Reine
tira l'escarcelle bien doucement, puis plus fort. Impossible de
faire lâcher prise à Méloir.
Reine essaya d'ouvrir l'escarcelle entre ses doigts. Impossible
encore ! Pourtant elle la voulait !
Non pas peut-être pour se procurer un peu de cet argent
si nécessaire au proscrit qui se cache ; non pas assurément
pour s'indemniser des ravages commis sur les domaines de Maurever
:
Reine n'avait pas un écu vaillant, mais elle savait où
prendre le pain qui soutenait l'existence du vieillard.
Non, pour rien de tout ce qui eût pu déterminer un
homme à s'emparer du trésor, disons plus ; non,
pas même dans le but de s'en servir.
Mais bien parce que cette escarcelle contenait, à son sens,
l'odieuse récompense qui devait payer la trahison : les
cinquante écus nantais promis à quiconque livrerait
monsieur Hue.
Elle voulait,- et c'était bien quelque chose que la volonté
de cette blonde enfant, si mignonne et si frêle !
Cette blonde enfant, si frêle et si mignonne, avait bravé
naguères pendant dix nuits les balles et les traits d'arbalètes
pour aller porter du pain à Gilles de Bretagne prisonnier.

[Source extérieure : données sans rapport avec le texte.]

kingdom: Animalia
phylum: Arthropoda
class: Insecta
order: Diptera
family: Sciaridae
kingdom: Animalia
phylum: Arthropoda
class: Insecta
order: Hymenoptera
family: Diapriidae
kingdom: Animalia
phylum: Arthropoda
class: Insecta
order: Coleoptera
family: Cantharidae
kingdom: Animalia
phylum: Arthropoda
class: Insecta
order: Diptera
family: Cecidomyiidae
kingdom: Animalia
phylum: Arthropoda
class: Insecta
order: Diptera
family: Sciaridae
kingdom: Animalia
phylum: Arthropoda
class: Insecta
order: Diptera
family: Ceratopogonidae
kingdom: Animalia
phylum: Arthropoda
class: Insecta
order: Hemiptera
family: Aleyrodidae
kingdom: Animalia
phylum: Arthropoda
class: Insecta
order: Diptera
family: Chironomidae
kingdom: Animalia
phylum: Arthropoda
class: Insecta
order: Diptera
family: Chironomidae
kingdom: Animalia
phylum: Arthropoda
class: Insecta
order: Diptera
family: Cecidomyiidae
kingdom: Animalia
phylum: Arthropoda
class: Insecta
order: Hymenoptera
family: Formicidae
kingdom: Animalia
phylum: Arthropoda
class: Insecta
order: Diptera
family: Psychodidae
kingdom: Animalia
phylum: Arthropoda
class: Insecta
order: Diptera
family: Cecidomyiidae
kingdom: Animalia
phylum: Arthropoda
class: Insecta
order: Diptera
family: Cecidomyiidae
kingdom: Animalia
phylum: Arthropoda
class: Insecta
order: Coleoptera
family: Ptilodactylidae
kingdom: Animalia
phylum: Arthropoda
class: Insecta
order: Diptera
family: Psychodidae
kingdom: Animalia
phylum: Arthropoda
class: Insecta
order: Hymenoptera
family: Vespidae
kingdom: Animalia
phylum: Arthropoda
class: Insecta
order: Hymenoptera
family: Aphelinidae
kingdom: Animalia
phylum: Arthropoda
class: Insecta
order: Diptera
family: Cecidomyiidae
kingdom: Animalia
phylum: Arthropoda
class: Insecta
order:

Et Dieu sait que les archers de Jean de la Haise avaient ordre
de viser juste autour de la grille
du cachot.
Cette blonde enfant, depuis dix autres jours, traversait chaque
nuit les grèves, où tant d'hommes forts ont laissé
leurs os, pour porter encore du pain,- du pain à son père,
cette fois.
Quand elle voulait, il fallait.
Méloir grondait dans son sommeil. Il sentait confusément
l'effort de la jeune fille. Sa main se raidissait sur l'escarcelle,
bien qu'il ne fût point réveillé encore.
L'impatience prenait Reine, dont le petit pied frappa le sol avec
colère.
Puis, comme si ce n'était pas assez d'imprudence, la téméraire
enfant, par un dernier mouvement brusque et vigoureux, arracha
l'escarcelle.
-Alarme ! cria Méloir, qui s'éveilla en sursaut.
En une seconde, toute l'escorte fut sur pied.